B. Classical Models (Tabular/Time-Series)
Random Forests and XGBoost excel in anomaly detection, predictive maintenance, and interpretable results with low latency.
Ideal for edge devices using CPU inference and structured sensor data.
C. Model Compression Tools
Pruning, quantization, and knowledge distillation reduce model size and inference cost while preserving accuracy.
Critical for adapting complex models to memory-limited edge hardware.
6. Methodology
Four-phase approach:
Literature Review: Identified top lightweight algorithms and compression techniques.
Implementation: Used tools like EdgeSimPy and FogTorch, and frameworks such as TensorFlowLite, Scikit-learn, and PyTorch Mobile.
Experimentation: Simulated real-world IoT conditions using datasets (e.g., Intel Berkeley, Smart City) on edge devices (Raspberry Pi 4, Jetson Nano).
Evaluation: Measured performance metrics (latency, accuracy, energy, throughput) under variable network conditions. Statistical tools like ANOVA used for validation.
7. Key Findings & Discussion
Trade-offs
Tree-based models: Lower latency and energy use, but less accurate than deep learning.
Compact CNNs: Better accuracy but higher memory and power consumption.
Pre-processing at the edge (e.g., noise filtering, feature selection) significantly boosts efficiency.
Scalability & Flexibility
Frameworks like Apache Edgent and TensorFlowLite allow adaptable deployment across heterogeneous edge environments.
Security
Lightweight models with anomaly detection, authentication, and encryption help secure edge systems without high overhead.
Hybrid Edge–Cloud Architectures
Combining edge and cloud enables low-latency response with cloud-scale analytics.

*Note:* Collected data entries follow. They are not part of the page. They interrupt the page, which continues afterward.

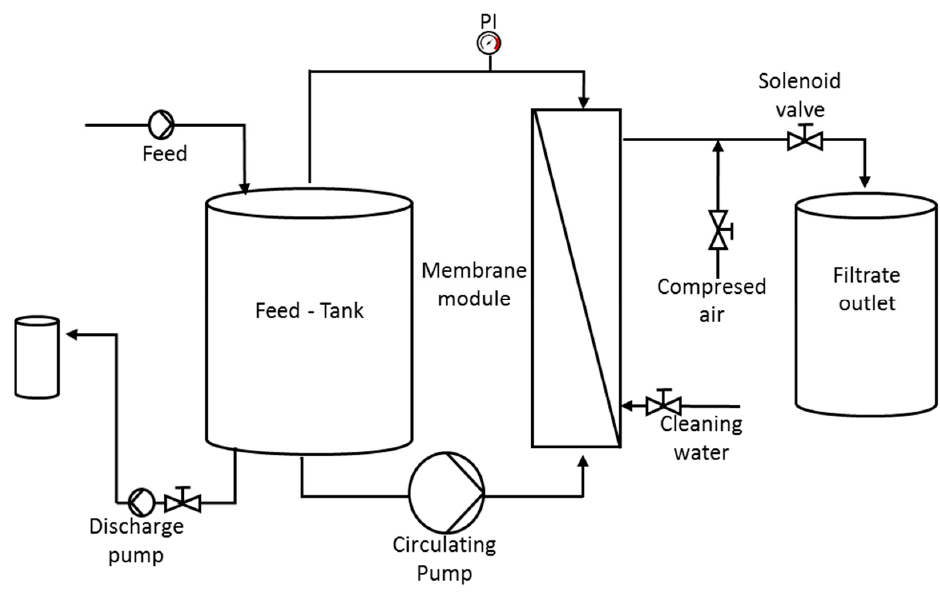
Figure 1. UF pilot plant scheme (Source: Atech Innovations gmbh).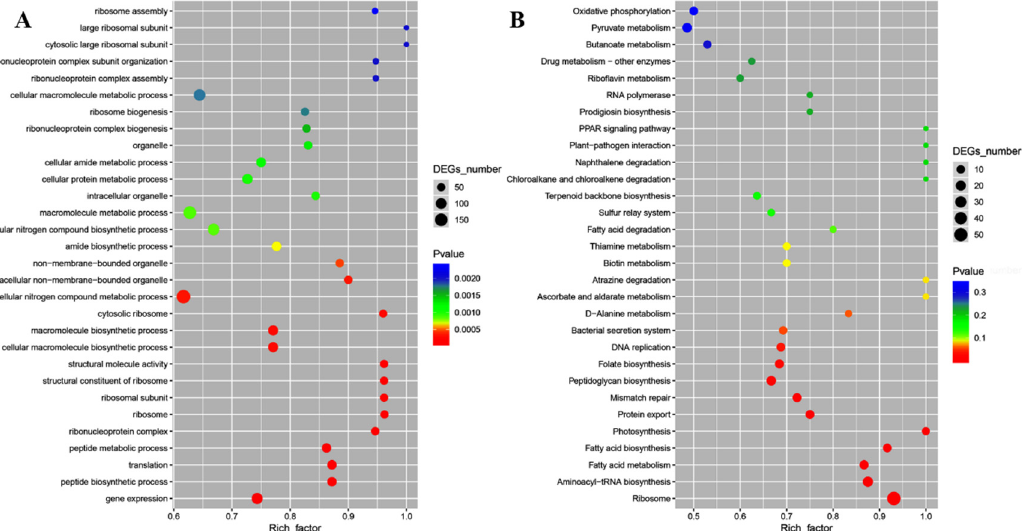
Figure 7. The GO enrichment scatter plot ( A ) and KEGG enrichment scatter plot ( B ) of differentially expressed genes treated with CFS from L. rhamnosus SCB0119 in S. aureus ATCC6538.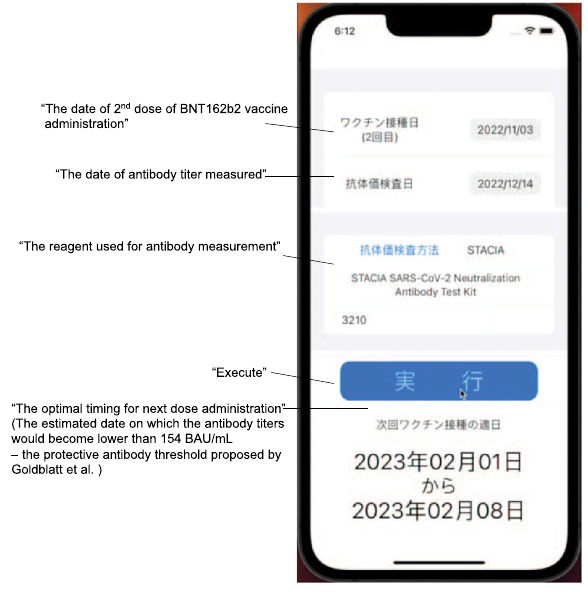
Fig. 4 Prototype of antibody simulation application using model. Screen image of the iOS application named “ COVID Vaccine Navi. ” Information about the date of vaccination singly measured antibody titer, and estimated date of negative seroconversion is presented. A demonstration video is available in the supplementary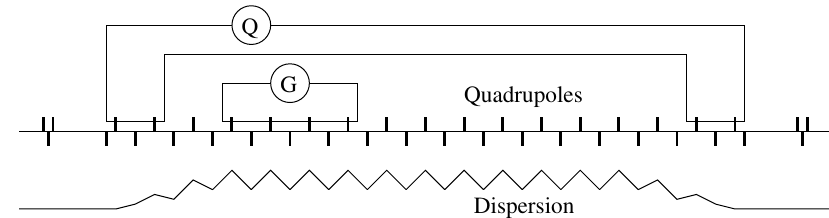
FIG. 2. Arrangement of two (cid:4) quadrupole families in one of the six RHIC sextants for a first-order transition jump t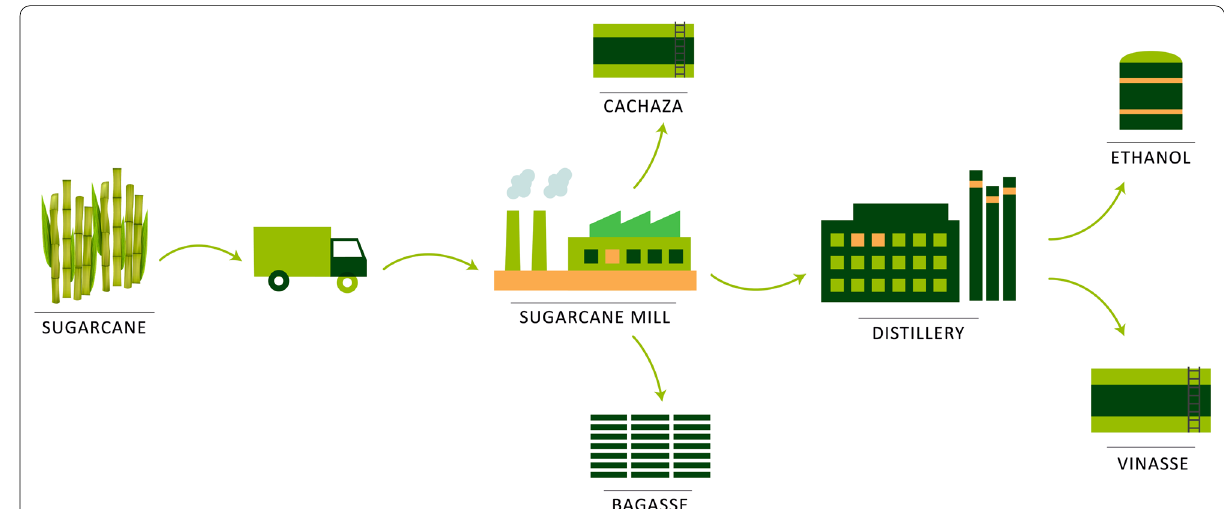
Fig. 1 Flowchart of bioethanol production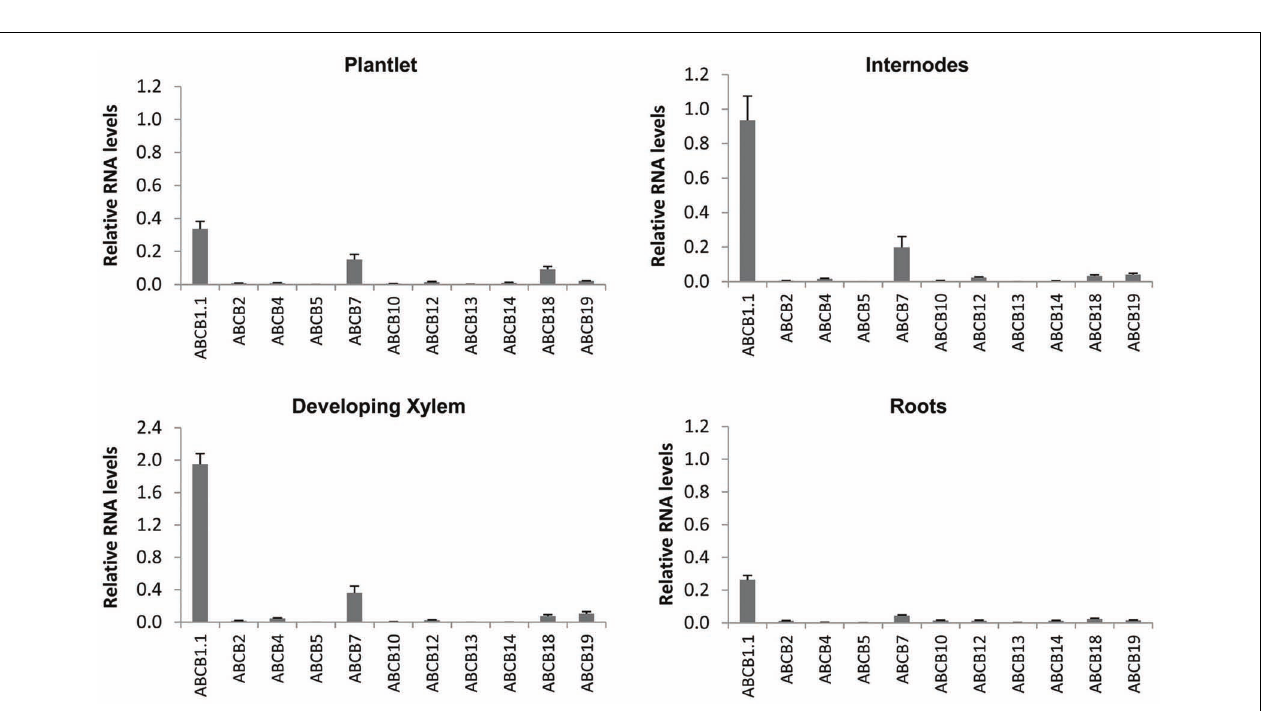
Arabidopsis ( AtABCB1 ) has been demonstrated to transport auxin. Expression patterns of all PtaABCB genes are previously undescribed. Error bars represent the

Hybrid models showed up to 40% latency improvement in complex IoT scenarios.
Future Directions
Adoption of AI accelerators (e.g., Coral, Jetson Nano) and online learning algorithms for real-time adaptation.
Conclusion
Edge computing enables real-time IoT analytics by keeping decision-making near data sources. Achieving this under tight device budgets requires choosing the right lightweight algorithm for the job and applying compression intelligently. For tabular and time-series telemetry, Random Forests and XGBoost offer reliable accuracy with low inference cost. For visual and acoustic tasks, MobileNetV2, SqueezeNet, and SqueezeDet provide compact backbones that compress and quantize effectively, especially when paired with Edge TPU or similar accelerators. A systematic pipeline—baseline ? INT8 quantization ? QAT ? pruning ? distillation—delivers the best blend of speed, size, and accuracy, while MEC, MQTT, and CoAP provide the surrounding fabric for low-latency, reliable operations. Finally, federated learning and lightweight cryptography align edge analytics with modern privacy and security expectations. Practitioners who adopt a workload-first mindset, design to the hardware, and iterate with compression will realize responsive, secure, and maintainable real-time IoT systems at scale.